Esercizi da svolgere:
1) Trascrivi, nell'ordine in cui compaiono, tutte le frasi interrogative dell'intervista sulla mostra Lockdown Italia.
2) Scrivi il seguito dell'intervista sulla mostra Lockdown Italia, cominciando subito dopo l'ultima frase riportata.

Si, è un work in progress, non siamo usciti dal tunnel, sappiamo cosa fare e cosa non fare ma le cose continuano a cambiare e non sappiamo ancora dove e quando finirà questa storia.
Il curatore ha sempre un’idea chiara della finalità di una mostra. Lockdown Italia cosa vuole rappresentare?
La mostra dovrebbe essere visitata per guardare quello che è successo e che sta succedendo. Non è il racconto di una storia passata e finita ma un monito per dire “attenzione, questo è quello che è successo nei mesi passati, facciamo tutti in modo che non continui a succedere anche nei prossimi mesi”. Siamo consapevoli che è necessario non abbassare la guardia perché il pericolo è ancora qui, intorno a noi.
La mostra per acquisire una maggiore consapevolezza?
Si, vuole essere un messaggio di attenzione rivolto alla gente per responsabilizzarla su quanto è accaduto e sta ancora accadendo.
Paolo Santalucia
Qual è la linea narrativa del video che accompagna le immagini?

Record presentati:
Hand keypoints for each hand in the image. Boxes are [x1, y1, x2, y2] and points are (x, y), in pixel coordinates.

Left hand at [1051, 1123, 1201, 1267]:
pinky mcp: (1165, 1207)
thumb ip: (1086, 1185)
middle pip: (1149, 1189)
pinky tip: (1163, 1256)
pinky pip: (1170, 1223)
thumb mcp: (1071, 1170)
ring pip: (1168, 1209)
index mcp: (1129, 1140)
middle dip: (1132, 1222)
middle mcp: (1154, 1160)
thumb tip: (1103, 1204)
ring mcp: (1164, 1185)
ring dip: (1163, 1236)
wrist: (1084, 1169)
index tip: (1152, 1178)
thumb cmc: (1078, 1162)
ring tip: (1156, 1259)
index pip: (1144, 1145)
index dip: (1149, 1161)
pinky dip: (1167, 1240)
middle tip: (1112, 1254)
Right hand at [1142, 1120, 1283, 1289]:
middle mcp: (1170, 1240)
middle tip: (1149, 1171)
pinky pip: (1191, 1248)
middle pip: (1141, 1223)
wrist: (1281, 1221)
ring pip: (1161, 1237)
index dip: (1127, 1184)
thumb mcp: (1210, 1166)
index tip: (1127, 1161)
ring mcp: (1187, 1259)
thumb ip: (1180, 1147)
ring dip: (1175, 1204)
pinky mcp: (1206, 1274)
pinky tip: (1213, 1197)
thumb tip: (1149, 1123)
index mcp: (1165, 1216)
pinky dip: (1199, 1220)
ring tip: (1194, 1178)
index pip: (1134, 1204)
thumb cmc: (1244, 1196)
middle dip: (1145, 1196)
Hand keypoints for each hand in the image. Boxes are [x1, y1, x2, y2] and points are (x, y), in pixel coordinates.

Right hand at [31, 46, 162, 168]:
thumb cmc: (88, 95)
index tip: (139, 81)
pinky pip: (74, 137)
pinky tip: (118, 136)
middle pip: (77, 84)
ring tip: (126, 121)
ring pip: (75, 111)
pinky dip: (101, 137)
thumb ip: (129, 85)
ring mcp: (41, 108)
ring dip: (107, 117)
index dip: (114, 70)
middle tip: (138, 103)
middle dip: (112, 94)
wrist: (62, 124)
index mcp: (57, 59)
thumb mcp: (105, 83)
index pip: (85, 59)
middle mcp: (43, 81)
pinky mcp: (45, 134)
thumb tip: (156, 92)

Soluzioni degli esercizi:
1)
- Lockdown Italia cosa vuole rappresentare?
- La mostra per acquisire una maggiore consapevolezza?
- Qual è la linea narrativa del video che accompagna le immagini?

2)
La narrazione ha una linea cronologica ma anche una linea emotiva, c’è il primo spaesamento delle città che si svuotavano e venivano circondate dall’esercito e dalla polizia, il momento della chiusura delle attività commerciali e poi il momento dell’unione, Borrelli, il capo della Protezione Civile, che annuncia come molti volontari vogliono andare nelle terapie intensive, il Papa dice che siamo tutti sulla stessa barca, il presidente Mattarella con il fuorionda televisivo sui barbieri chiusi anche per lui, che rappresenta simbolicamente l’unificazione dell’Italia e il sacrificio che in quel momento stava facendo. E’ un Paese che si fa forza, che reagisce, i canti alle finestre diventati un rituale ogni pomeriggio erano segni di un Paese che si unisce e combatte, rispettando le regole.
La stampa estera come ha raccontato l’Italia colpita dalla pandemia?
In generale e forse per la prima volta la stampa estera ha ammirato l’Italia, la sua resilienza, la capacità di rispettare le regole. Molti colleghi stranieri mi hanno detto che gli Italiani hanno avuto una pazienza da santi, accusando i propri Paesi di lassismo, di ritardo nell’implementazione delle misure.
E gli atteggiamenti di colore tipicamente italiano, i canti sui balconi, come sono stati accolti?
Come un punto di forza, tanto più che quelle manifestazioni, molte delle quali espressioni di solidarietà al personale medico sanitario in trincea, sono state apprezzate, imitate e si sono estese agli altri Paesi, anche in forme diverse. La stampa estera ha considerato l’Italia un esempio per come ha saputo fronteggiare una difficoltà enorme.
Il lockdown ha cambiato ed eventualmente come, la narrazione dell’Italia nel mondo?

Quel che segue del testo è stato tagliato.